- Born: 1850 Vermont, U.S.
- Died: January 3, 1898 (aged 47–48) El Paso, Texas
- Occupation: Businessman
- Spouse: Myrtle Alma Nebeker
- Children: Charles Nebeker Bassett

= Oscar T. Bassett =

American businessman

Oscar Thomas "O.T." Bassett (1850 - January 3, 1898) was a prominent El Paso, Texas businessman. Bassett, California is named for him.

==Early life and career==
Oscar T. Bassett, son of Abner Snow and Betsey Bassett and grandson of Perez and Lydia (Snow) Bassett, was born in Rutland County, Vermont and orphaned early. In the 1860 census, he was living in McHenry County, Illinois. With little formal education, he drifted in and out of the army before settling in Clinton, Indiana, where he was a contractor and lumber dealer. Bassett married Myrtle Alma Nebeker in 1879. A street was later named for him in Clinton.

==El Paso, Texas==
Bassett moved to Fort Worth, Texas in 1879, where he started a lumber business. He arrived in El Paso, Texas in 1880 to buy real estate for the Texas and Pacific Railway and to investigate some Arizona mines. Bassett returned to Indiana for the birth of his son (C. N. Bassett). His wife died soon thereafter, and Bassett returned to El Paso. On the way he stopped in St. Louis, Missouri to arrange financing for El Paso's first bank. He later became a stockholder and director of the First National Bank of El Paso, later known as the State National Bank. Bassett was also in the lumber business and was a large landholder. He had properties and banking interests in Oklahoma, Los Angeles and El Paso. He was president of the El Paso school board in 1882. Bassett also served as an El Paso city councilman.

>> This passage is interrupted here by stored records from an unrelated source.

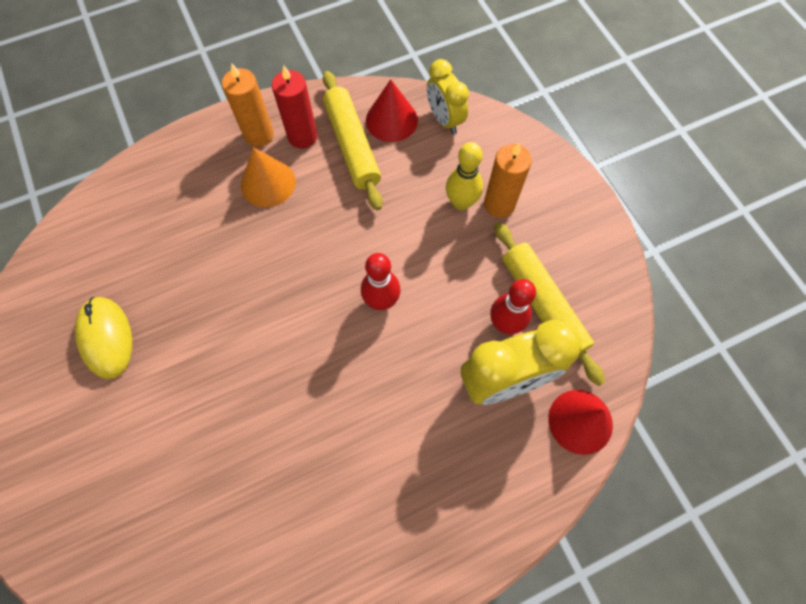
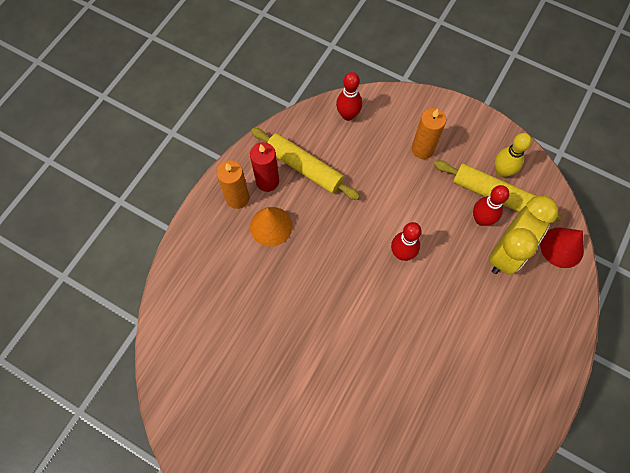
camera: 35 degrees left, 0 degrees up
(106, 338) = (253, 393): yellow mouse -> none
(391, 120) = (315, 135): red cone -> none
(444, 120) = (348, 115): yellow clock -> red bowling pin
(461, 202) = (400, 162): yellow bowling pin -> yellow bowling pin (502, 171)

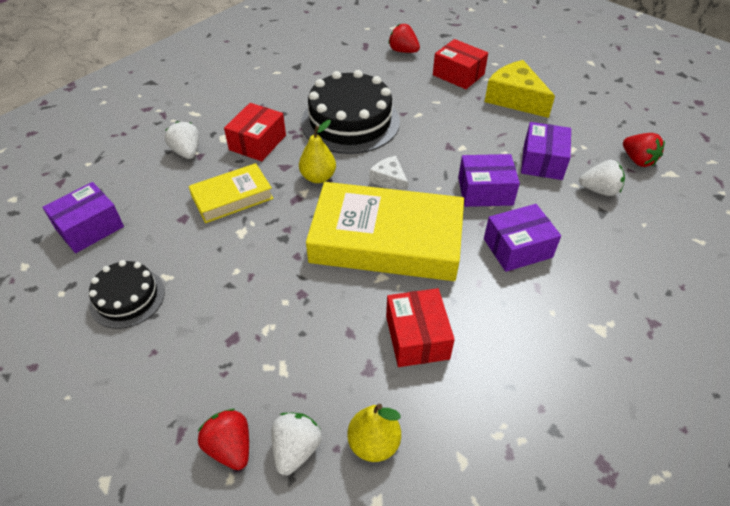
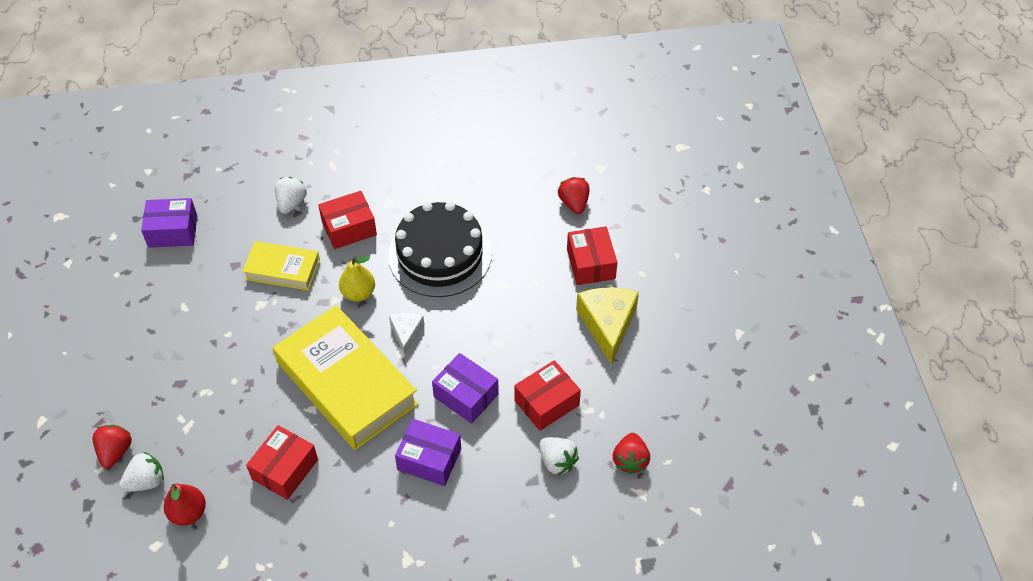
camera: 40 degrees right, 5 degrees up
(127, 298) = (148, 306): black cake -> none
(374, 443) = (188, 513): yellow pear -> red pear
(542, 161) = (546, 403): purple box -> red box

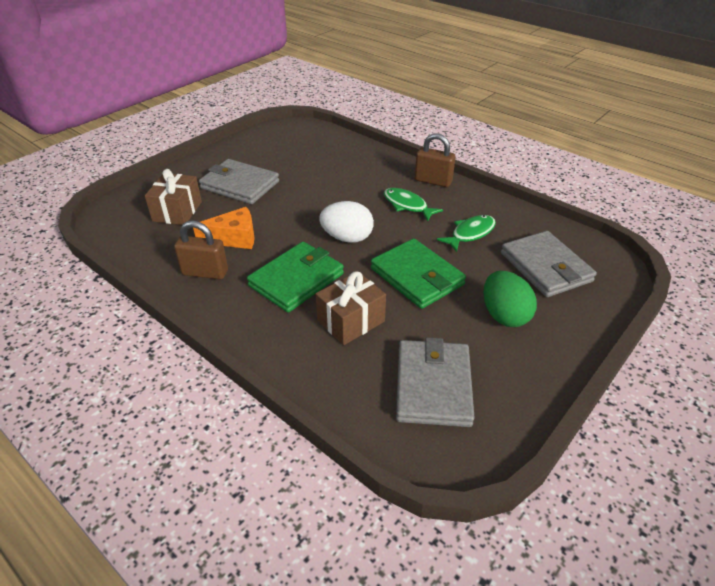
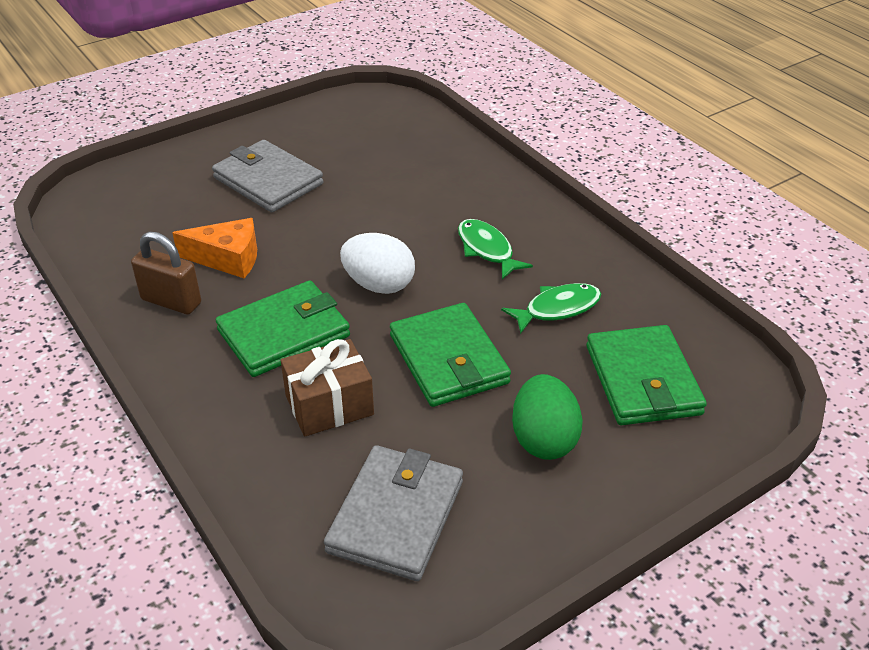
camera: 15 degrees right, 0 degrees up
(177, 211) = (171, 207): brown gift -> none
(433, 181) = (543, 217): brown padlock -> none
(545, 267) = (643, 380): grey wallet -> green wallet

He died in his office above a lumberyard on January 3, 1898.

==Charles Nebeker Bassett==
Charles Nebeker Bassett (October 8, 1880 – June 10, 1944), son of pioneer O.T. Bassett was born in Indiana, and educated in the schools of Indiana, graduating from Wabash College with the class of 1900. In 1901, Charles Bassett came to El Paso after the death of his father, to operate the O.T. Bassett and Company lumber business. In 1929 Charles Bassett built the 15-story O.T. Bassett Tower as a memorial to his father. Charles Bassett died in Santa Monica, California and is buried in the Evergreen Cemetery in El Paso, Texas.

==Bassett, California==
In 1895, O.T. Bassett acquired 814 acre of the Rancho La Puente from the son of William Workman and the short-lived Bassett Township was established. In 1921, Josephine Workman won a lawsuit against Charles N. Bassett to recover an interest in the Rancho La Puente land. The decision was reversed in 1922.